Die kleine Abbildung ist aus dem Büchlein „Quadri liturgici domenicali“, mit dem Severino Fabris (1922-2016) der römisch-katholischen Sakralkunst Anregungen geben wollte. Dazu wurde er eigens vom Verlagshaus Elledici zu diesem Werk beauftragt. Nach heutigem Empfinden sind die Abbildungen auf Einzelblättern durchaus traditionell, doch damals wurden sie als revolutionär empfunden. Eingang in den liturgischen Gebrauch haben sie zunächst nicht gefunden, und auch in der Sakralkunst sind keine konkreten Umsetzungen der Vorschläge Fabris bekannt. Sie wurden aber nochmals in einem Messbuch des gleichen Verlages verwendet, dem bekannten „Messale dell’Assemblea Cristiana“ (Turino, um 1980, S. 1315).

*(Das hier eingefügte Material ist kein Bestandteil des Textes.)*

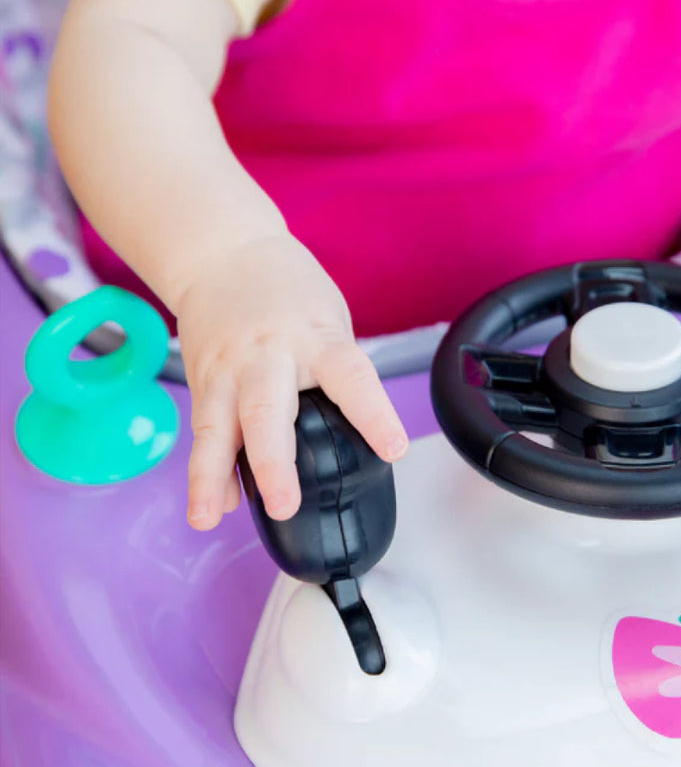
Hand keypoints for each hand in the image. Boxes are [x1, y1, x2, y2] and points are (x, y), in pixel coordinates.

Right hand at [176, 233, 408, 530]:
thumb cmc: (290, 294)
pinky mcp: (201, 379)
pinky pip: (203, 431)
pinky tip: (211, 504)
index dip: (374, 415)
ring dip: (212, 476)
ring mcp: (228, 368)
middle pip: (268, 410)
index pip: (351, 378)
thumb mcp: (331, 322)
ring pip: (217, 426)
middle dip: (275, 462)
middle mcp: (269, 354)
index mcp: (317, 338)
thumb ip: (337, 379)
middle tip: (285, 505)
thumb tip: (353, 443)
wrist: (222, 250)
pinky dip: (207, 470)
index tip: (393, 449)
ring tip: (208, 516)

Das Bild „Gerusalemme Celeste“ ist ein typisches Produkt der 1970er Jahre, als Quadrate und klare Linien überaus geschätzt waren. Eine ideale himmlische Stadt stellte man sich damals als Hochhausagglomeration vor. Nicht zufällig fehlen Lebensbaum und Lebensfluss, denn an Natur wurde hier nicht gedacht, wie Fabris schreibt: „Die Stadt Gottes hat als Basis die zwölf Edelsteine. Um sie herum wurde schon seit dem Mittelalter das Paradies dargestellt. Das war aber grafisch in einem Symbolbild kaum umzusetzen. So entstand die Idee, oben eine Stadt aus dem Anfang der Menschheit und unten eine vom Ende der Menschheit einzufügen“. Über dem Ganzen schwebt das Agnus Dei mit der Siegesfahne, ein in der römisch-katholischen Kirche Italiens gerne verwendetes Christussymbol. Unerwartet hat diese Miniatur über das Internet eine späte Verbreitung gefunden, nachdem mehrere italienische Gemeinden um 2005 begonnen hatten, ihre Homepages mit den Bildchen von Severino Fabris auszuschmücken.

Severino Fabris: Quadri liturgici domenicali. Terza Serie, o.O. 1978.